The exception I’d make here is around observability and schema design. Getting those right early, and building them consistently, tends to pay for itself pretty quickly.

Making Illegal States Impossible

One of my favourite ways to reduce the surface area for unexpected failures is to make invalid states literally impossible to represent in code.

Take something like an email address. In a lot of systems, an email can be verified or unverified, and that distinction gets tracked with a boolean flag somewhere. Which means somewhere in the codebase, some function that should only operate on verified emails is probably trusting that the caller checked the flag. Or maybe it isn’t. Hard to tell.

A better approach is to make these two things separate types. UnverifiedEmail and VerifiedEmail. The constructor for VerifiedEmail is private, and the only way to get one is through a verification service that you actually trust. Now any function that needs a verified email just takes a VerifiedEmail as a parameter. The compiler enforces the rule. You can’t pass an unverified email in by accident because the types won’t let you.

This is the kind of thing that sounds like a small detail but compounds nicely across a whole codebase. Fewer implicit assumptions. Fewer “I assumed the caller had already checked that” bugs. Fewer surprises at 2am.

These are also the kinds of things that LLM written code will never do without explicit prompting, they just don’t think that way.

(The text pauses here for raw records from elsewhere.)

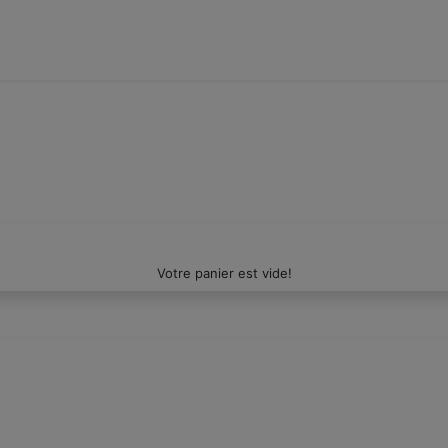
Votre panier est vide!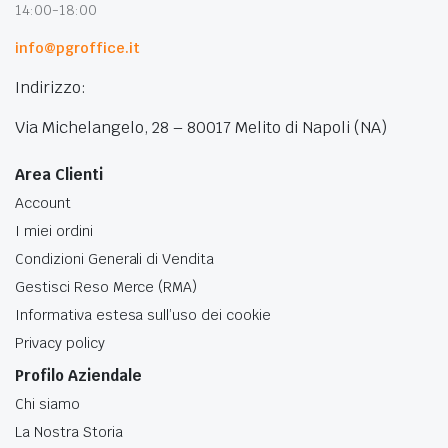
14:00-18:00
info@pgroffice.it
Indirizzo:
Via Michelangelo, 28 – 80017 Melito di Napoli (NA)
Area Clienti
Account
I miei ordini
Condizioni Generali di Vendita
Gestisci Reso Merce (RMA)
Informativa estesa sull’uso dei cookie
Privacy policy
Profilo Aziendale
Chi siamo
La Nostra Storia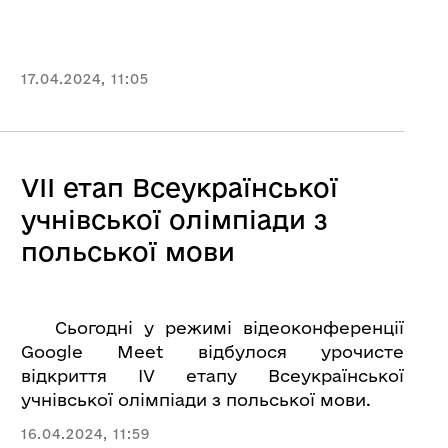
17.04.2024, 11:05
VІІ етап Всеукраїнської
учнівської олімпіади з
польської мови
Сьогодні у режимі відеоконференції
Google Мeet відбулося урочисте
відкриття ІV етапу Всеукраїнської
учнівської олімпіади з польської мови.
16.04.2024, 11:59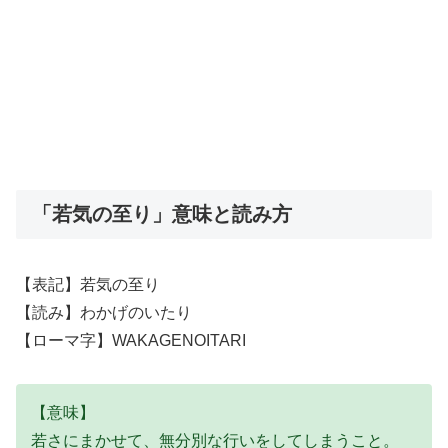
「若気の至り」意味と読み方
【表記】若気の至り
【読み】わかげのいたり
【ローマ字】WAKAGENOITARI
【意味】
若さにまかせて、無分別な行いをしてしまうこと。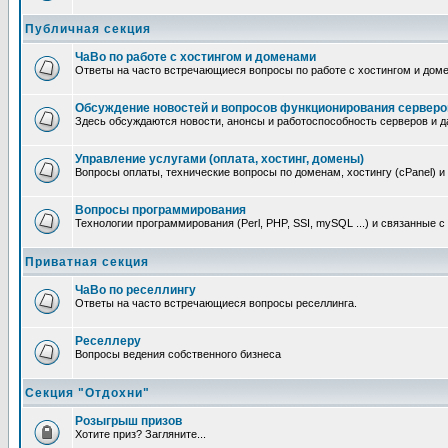
Публичная секция
ЧаВо по работе с хостингом и доменами
Ответы на часто встречающиеся вопросы по работе с хостингом и дом
Обсуждение новостей и вопросов функционирования серверо
Здесь обсуждаются новости, анонсы и работоспособность серверов и д
Управление услугами (оплата, хостинг, домены)
Вопросы оплаты, технические вопросы по доменам, хостингу (cPanel) и
Вопросы программирования
Технологии программирования (Perl, PHP, SSI, mySQL ...) и связанные 
Приватная секция
ЧаВо по реселлингу
Ответы на часто встречающиеся вопросы реселлинга.
Реселлеру
Вопросы ведения собственного бизнеса
Секция "Отдохни"
Розыгрыш призов
Хотите приз? Загляните...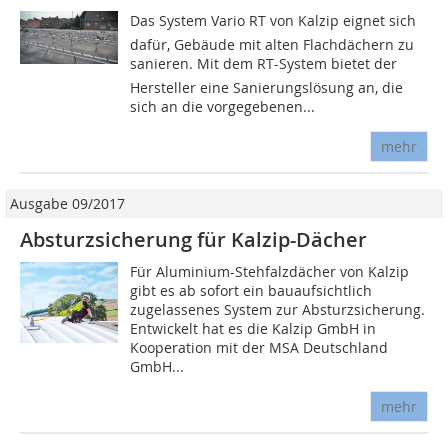
Das System Vario RT von Kalzip eignet sich
dafür, Gebäude mit alten Flachdächern zu
sanieren. Mit dem RT-System bietet der
Hersteller eine Sanierungslösung an, die
sich an die vorgegebenen...
mehr
Ausgabe 09/2017
Absturzsicherung für Kalzip-Dächer
Für Aluminium-Stehfalzdächer von Kalzip
gibt es ab sofort ein bauaufsichtlich
zugelassenes System zur Absturzsicherung.
Entwickelt hat es die Kalzip GmbH in
Kooperation mit der MSA Deutschland
GmbH...
mehr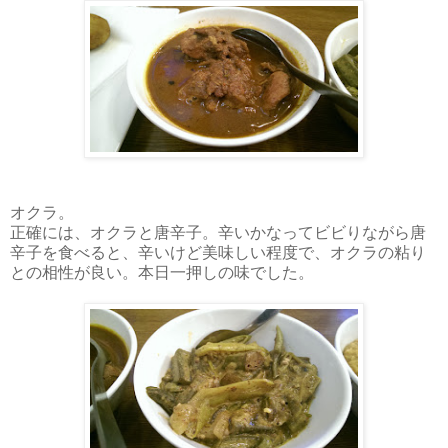
オクラ。
正確には、オクラと唐辛子。辛いかなってビビりながら唐
辛子を食べると、辛いけど美味しい程度で、オクラの粘り
との相性が良い。本日一押しの味でした。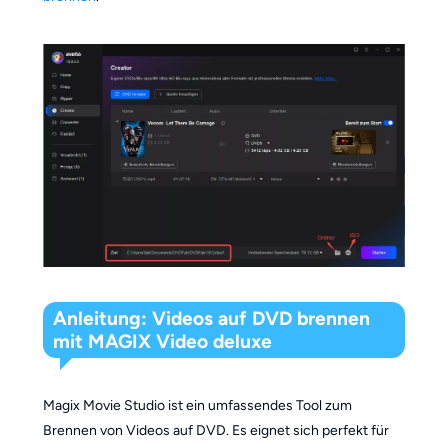
Anleitung: Videos auf DVD brennen
mit MAGIX Video deluxe
Magix Movie Studio ist ein umfassendes Tool zum
Brennen von Videos auf DVD. Es eignet sich perfekt für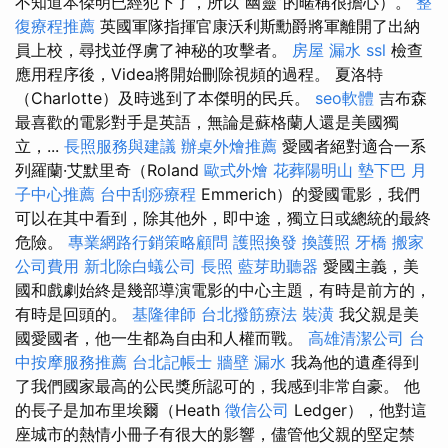
不知道本傑明已經犯下了，所以“幽靈”的暱稱很擔心）。
整
復療程推薦
英國軍隊指揮官康沃利斯勳爵將軍離開了出納
員上校，尋找並俘虜了神秘的攻擊者。
房屋 漏水
ssl
檢查
應用程序後，Videa將開始刪除視頻的過程。 夏洛特
（Charlotte）及時逃到了本傑明的民兵。
seo軟體
吉布森
最喜歡的電影對手是英語，無論是蘇格蘭人還是美國獨
立，...
長照服務與建議
辦桌外燴推薦
愛國者絕對適合一系
列羅蘭·艾默里奇（Roland
歐式外燴
花葬陽明山
墊下巴
月
子中心推薦
台中刮痧療程
Emmerich）的愛國電影，我們
可以在其中看到，除其他外，即中途，獨立日或總統的最終
危險。
專業網路行銷策略顧問
護照換發
換護照
牙橋
搬家
公司費用
新北除白蟻公司
長照
藍芽助聽器
愛國主義，美
國和戲劇始終是幾部導演電影的中心主題，有時是前方的，
有時是回頭的。
基隆律師
台北撥筋療法
裝潢
我父親是美
國愛國者，他一生都為自由和人權而戰。
高雄清潔公司
台
中按摩服務推薦
台北記帳士
牆壁 漏水
我為他的遺產得到
了我們國家最高的公民獎所認可的，我感到非常自豪。 他
的長子是加布里埃爾（Heath
徵信公司
Ledger），他對這
座城市的熱情小冊子有很大的影響，儘管他父親的堅定禁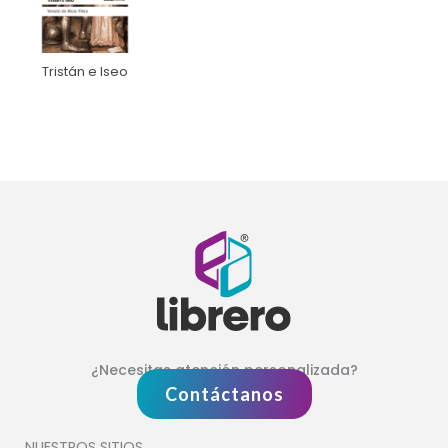
Tristán e Iseo
¿Necesitas atención personalizada?
Contáctanos
NUESTROS SITIOS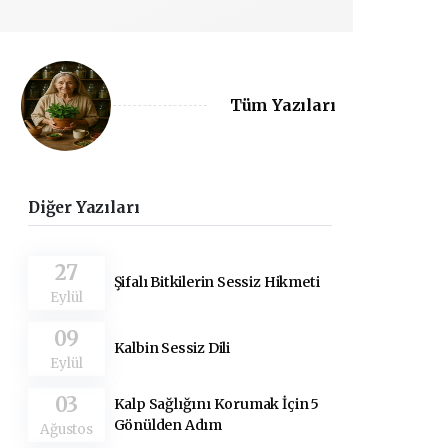
Tüm Yazıları
Diğer Yazıları
27
Şifalı Bitkilerin Sessiz Hikmeti
Eylül
09
Kalbin Sessiz Dili
Eylül
03
Kalp Sağlığını Korumak İçin 5
Gönülden Adım
Ağustos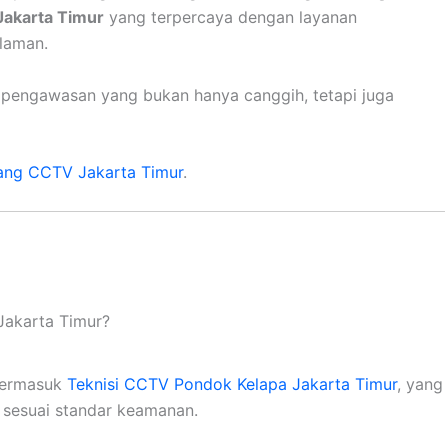
Jakarta Timur
yang terpercaya dengan layanan
alaman.
m pengawasan yang bukan hanya canggih, tetapi juga
ang CCTV Jakarta Timur
.
Jakarta Timur?
 termasuk
Teknisi CCTV Pondok Kelapa Jakarta Timur
, yang
n sesuai standar keamanan.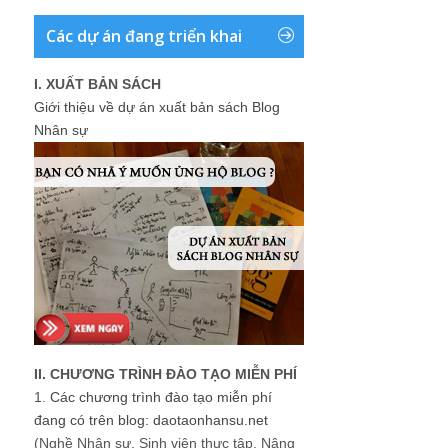
Các dự án đang triển khai
I. XUẤT BẢN SÁCH
Giới thiệu về dự án xuất bản sách Blog
Nhân sự
II. CHƯƠNG TRÌNH ĐÀO TẠO MIỄN PHÍ
1.
Các chương trình đào tạo miễn phí
đang có trên blog: daotaonhansu.net
(Nghề Nhân sự, Sinh viên thực tập, Nâng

You Can’t Predict Everything, So Stop Trying

Coming back to where I started. You can’t predict every failure. You can’t anticipate every question you’ll want to ask about your system when something goes wrong at 2am. And you can’t design away every edge case before it surfaces in production.

There’s no way you could even see all the different edges, let alone track them.

What you can do is build systems that are easier to understand when things go wrong. Invest in real observability so you can ask questions you haven’t thought of yet. Design your application code so that change is cheap and safe. Push complexity down to the infrastructure layer where failure modes are predictable, and keep your application layer as clean and queryable as possible.

The goal isn’t a system that never breaks. It’s a system where, when it does break, you can actually figure out why.